Exhibit 1: The four pillars of a fan-first, technology-enabled sports experience drives business results

Four-stage horizontal process diagram showing the HFS framework for a fan-first, technology-enabled sports experience, flowing left to right through four numbered stages into a final payoff. Stage 1, activate: act on data from preferences and behaviors to know your fans. Stage 2, engage: build deeper relationships and interactive experiences for all fans. Stage 3, expand: attract new fans and markets through personalized connections. Stage 4, monetize: maximize value without compromising the fan-first approach. The four stages converge on the payoff, labeled fan value that compounds over time.

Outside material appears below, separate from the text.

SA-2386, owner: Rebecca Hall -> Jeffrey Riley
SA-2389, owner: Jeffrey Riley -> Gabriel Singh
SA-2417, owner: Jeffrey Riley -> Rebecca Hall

The diagram is a conceptual framework and carries no numeric data points. Source: HFS Research, 2026.

Source: HFS Research, 2026

HFS documented this same unified data, co-innovation playbook at enterprise scale with Tepper Sports & Entertainment and Innova Solutions. The World Cup is that playbook on a planetary scale.

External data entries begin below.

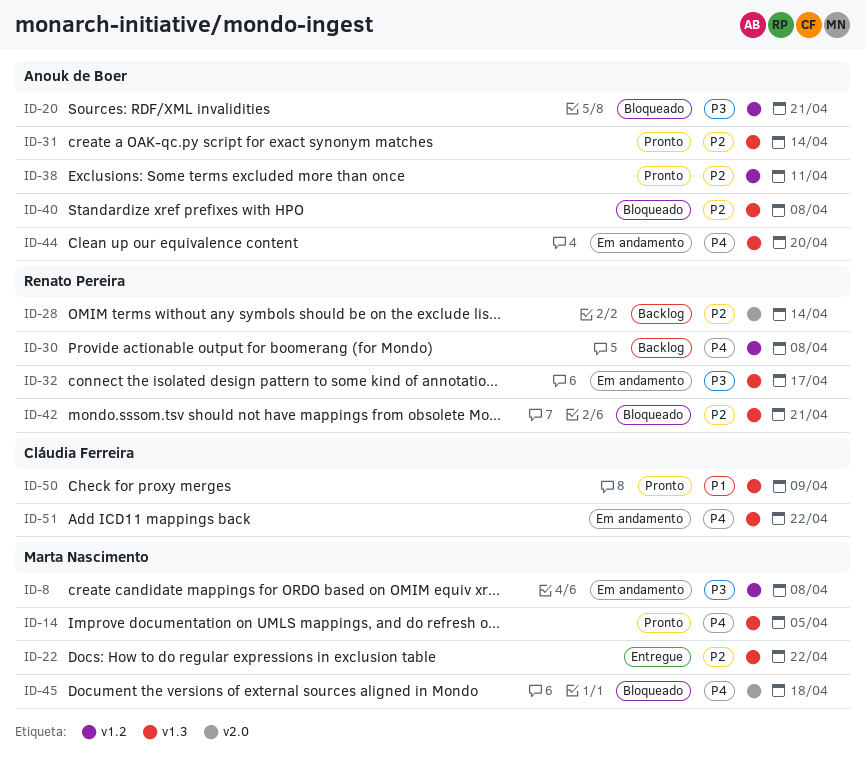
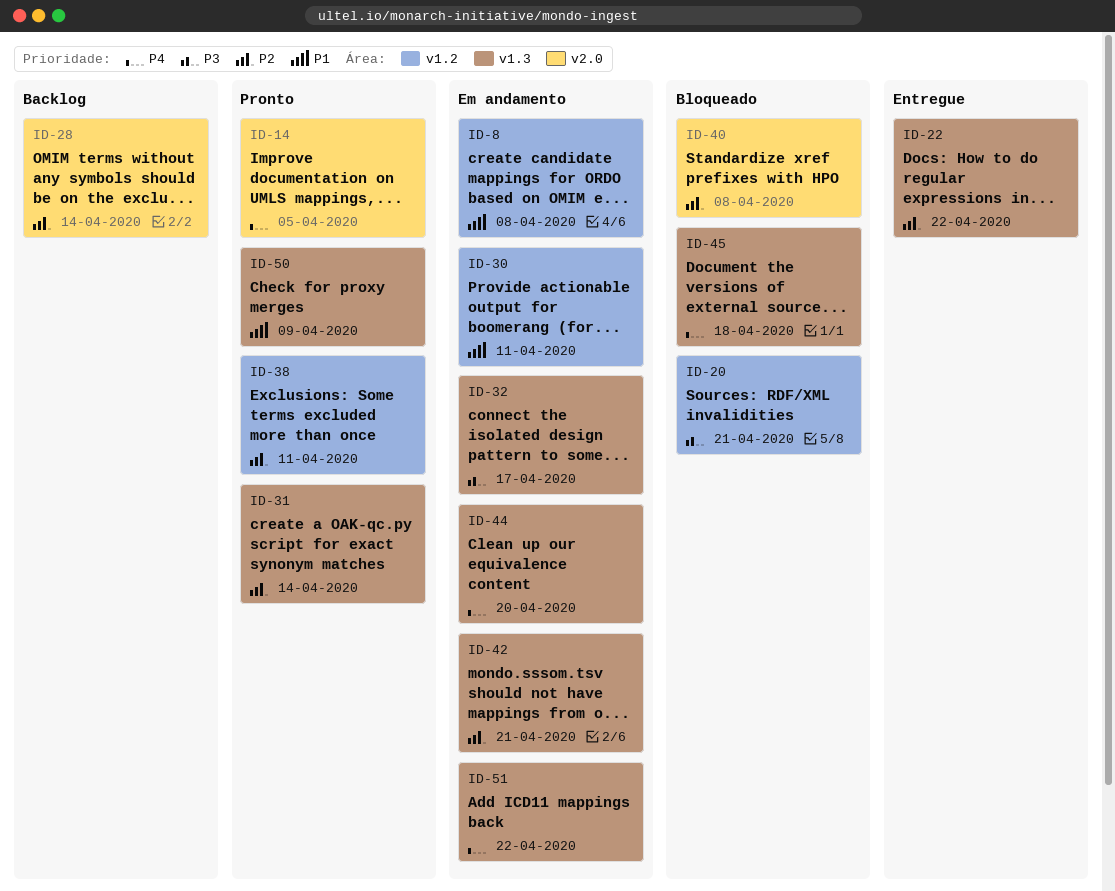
ID-8, priority: P3 -> P1
ID-14, label: v1.3 -> v2.0
ID-30, status: Backlog -> Em andamento
ID-30, priority: P4 -> P1
ID-30, due: Apr 8 -> Apr 11
ID-40, label: v1.3 -> v2.0
ID-42, status: Bloqueado -> Em andamento
ID-45, label: v2.0 -> v1.3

So stop admiring AI and start operationalizing it

Strip away the spectacle, and the World Cup answers the question most enterprises are still stuck on: whether they can get AI into production and keep it running. An HFS study found that 83% of enterprises remain in the early stages of AI adoption and only 17% have embedded it across their operations. Most are caught in pilot purgatory, where AI stalls at proof of concept and never scales.

The lesson the tournament makes obvious is that none of this works without a foundation. The Intelligent Command Center delivers because the data beneath it is connected. For a CIO, the first move is to unify fragmented data into one backbone before chasing AI features, because AI in production is impossible on top of fragmented systems.

But foundation alone is not enough. Closing the gap between AI ambition and production is not one an enterprise can buy its way across. It requires co-innovation with a partner that brings engineering depth, codified domain knowledge, and accountability for the outcome, not just a vendor optimizing against today’s KPIs. FIFA and Lenovo built shared IP that neither could create alone. As people-run services give way to Services-as-Software™ across the Global 2000, the arbitrage that defined IT for thirty years no longer differentiates. The partnership model does.

The Bottom Line: Enterprises stuck in experimentation are not failing in technology; they are failing to operationalize it. Production demands a connected data foundation and the right partner for co-innovation.

The FIFA World Cup 2026 is the most public test of whether AI can run in production at an enterprise scale, and Lenovo and FIFA are staking it in front of more than five billion people. What they show is how it is done with one platform, one connected data foundation, and one partner accountable for the outcome rather than a roster of vendors. Treat this tournament as a working blueprint and ask whether your own AI could survive the same test, with the whole world watching.

Those who treat the World Cup as a spectacle will be entertained. The CIOs who treat it as a playbook will lead the next generation of their enterprise.